Phenotypic and genomic analysis reveals Riemerella anatipestifer as the potential reservoir of tet(X) variants

Author:

Li Ruichao123ORCID,Jiang Yongjia1,Peng Kai1,Wang Yanhong13,Wang Mianzhi123,Liu Yuan123,Wang Zhiqiang134

Affiliation:

1. College of Veterinary Medicine, Yangzhou University, Yangzhou, P. R. China

2. Institute of Comparative Medicine, Yangzhou University, Yangzhou, P. R. China

3. Jiangsu Co-innovation Center for Prevention and Control of Important Animal Infectious Diseases and Zoonoses, Yangzhou University, Yangzhou, P. R. China

4. Joint International Research Laboratory of Agriculture and Agri-Product Safety of Ministry of Education of China, Yangzhou, P. R. China

Abstract

Abstract Background Tigecycline is regarded as one of the last-resort antimicrobials clinically. Emergence of plasmid-mediated tet(X) undermines such an important drug. However, the origins of tet(X) remain largely unexplored. Methods Riemerella anatipestifer strains were characterized by PCR, antimicrobial susceptibility testing, WGS and bioinformatics analysis. Functional analysis of tet(X) was verified by cloning experiments. Genomic structures of chromosome- and plasmid-mediated tet(X) were analysed. Results Thirty-eight R. anatipestifer strains were collected and found to be positive for tet(X). These strains were resistant to multiple antimicrobials; 55.3% (21/38) of the strains were resistant to tigecycline and all of the strains demonstrated resistance to tetracycline. The complete genome sequences of 18 representative strains were obtained. WGS analysis of 38 genomes identified 13 tet(X) variants located on chromosomes, which increased MICs of tigecycline (16–256-fold) for Escherichia coli, although most of them could not confer high-level resistance to tigecycline in the original R. anatipestifer hosts. Genomic environment analysis indicated that the occurrence of multiple tet(X) variants is common and other resistance genes, such as catB, tet(Q), floR, blaOXA, ereD and ermF, could be located in the same chromosomal regions. Two types of tet(X)-bearing segments were identified, one of which was floR-ISCR2-tet(X). This indicates that tet(X) variants were not conserved in chromosomal structures, but in regions with potential transferability. Furthermore, an MDR plasmid carrying tet(X18) was found in R. anatipestifer 20190305E2-2, different from the chromosomal tet(X21). Conclusions This study confirmed that tet(X) is highly prevalent in R. anatipestifer. The transfer risk of tet(X) across R. anatipestifer to other clinical pathogens warrants further investigations.

(Plain-text document sources)
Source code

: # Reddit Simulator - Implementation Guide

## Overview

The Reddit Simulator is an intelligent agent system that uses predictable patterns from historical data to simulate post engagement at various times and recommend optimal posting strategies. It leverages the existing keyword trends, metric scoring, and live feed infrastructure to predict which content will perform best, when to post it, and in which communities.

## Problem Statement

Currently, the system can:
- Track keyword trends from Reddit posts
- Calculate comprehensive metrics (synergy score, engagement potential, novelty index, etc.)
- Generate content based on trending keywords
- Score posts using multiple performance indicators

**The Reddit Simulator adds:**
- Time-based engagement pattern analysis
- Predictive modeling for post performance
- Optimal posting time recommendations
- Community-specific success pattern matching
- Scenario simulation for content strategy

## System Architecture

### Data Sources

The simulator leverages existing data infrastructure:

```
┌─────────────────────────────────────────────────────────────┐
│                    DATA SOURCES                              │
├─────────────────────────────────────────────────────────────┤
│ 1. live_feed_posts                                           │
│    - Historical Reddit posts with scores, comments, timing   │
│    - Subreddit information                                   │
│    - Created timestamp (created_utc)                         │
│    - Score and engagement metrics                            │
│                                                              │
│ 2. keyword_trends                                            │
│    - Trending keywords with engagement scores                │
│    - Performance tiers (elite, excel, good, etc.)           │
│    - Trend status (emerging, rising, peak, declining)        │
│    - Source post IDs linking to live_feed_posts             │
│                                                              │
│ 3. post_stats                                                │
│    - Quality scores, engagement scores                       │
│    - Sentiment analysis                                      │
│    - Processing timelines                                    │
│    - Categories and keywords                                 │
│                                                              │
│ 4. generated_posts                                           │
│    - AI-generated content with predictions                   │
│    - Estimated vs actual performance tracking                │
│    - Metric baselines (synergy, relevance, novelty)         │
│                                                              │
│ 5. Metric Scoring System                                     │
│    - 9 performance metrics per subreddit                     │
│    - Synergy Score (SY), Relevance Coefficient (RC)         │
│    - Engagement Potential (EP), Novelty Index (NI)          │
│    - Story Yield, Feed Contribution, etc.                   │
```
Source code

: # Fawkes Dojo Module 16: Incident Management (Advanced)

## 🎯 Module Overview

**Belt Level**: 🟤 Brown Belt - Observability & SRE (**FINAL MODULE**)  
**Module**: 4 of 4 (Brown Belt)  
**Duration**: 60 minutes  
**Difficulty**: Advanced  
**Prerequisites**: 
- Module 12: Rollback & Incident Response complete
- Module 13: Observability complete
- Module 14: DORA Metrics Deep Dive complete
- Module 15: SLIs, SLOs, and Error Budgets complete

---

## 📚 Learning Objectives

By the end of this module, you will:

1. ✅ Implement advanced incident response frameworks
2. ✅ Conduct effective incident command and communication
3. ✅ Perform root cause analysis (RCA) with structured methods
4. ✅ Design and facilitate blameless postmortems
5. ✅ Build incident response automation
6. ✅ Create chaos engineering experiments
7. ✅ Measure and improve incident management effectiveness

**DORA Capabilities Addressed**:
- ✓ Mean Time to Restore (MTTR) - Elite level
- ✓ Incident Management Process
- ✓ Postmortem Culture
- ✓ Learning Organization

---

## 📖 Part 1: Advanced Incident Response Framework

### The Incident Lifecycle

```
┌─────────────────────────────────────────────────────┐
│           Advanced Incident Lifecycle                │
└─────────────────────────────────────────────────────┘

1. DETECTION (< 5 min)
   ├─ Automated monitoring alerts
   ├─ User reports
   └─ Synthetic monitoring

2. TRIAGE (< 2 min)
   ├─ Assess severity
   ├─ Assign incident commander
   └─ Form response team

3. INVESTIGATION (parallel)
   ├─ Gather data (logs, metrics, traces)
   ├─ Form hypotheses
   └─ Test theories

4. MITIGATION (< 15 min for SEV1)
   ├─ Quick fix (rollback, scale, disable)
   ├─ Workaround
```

__Activity__
According to the abstract, what share of the collected Riemerella anatipestifer strains were resistant to tigecycline?

__Solution to this task__
55.3% (21 of 38 strains).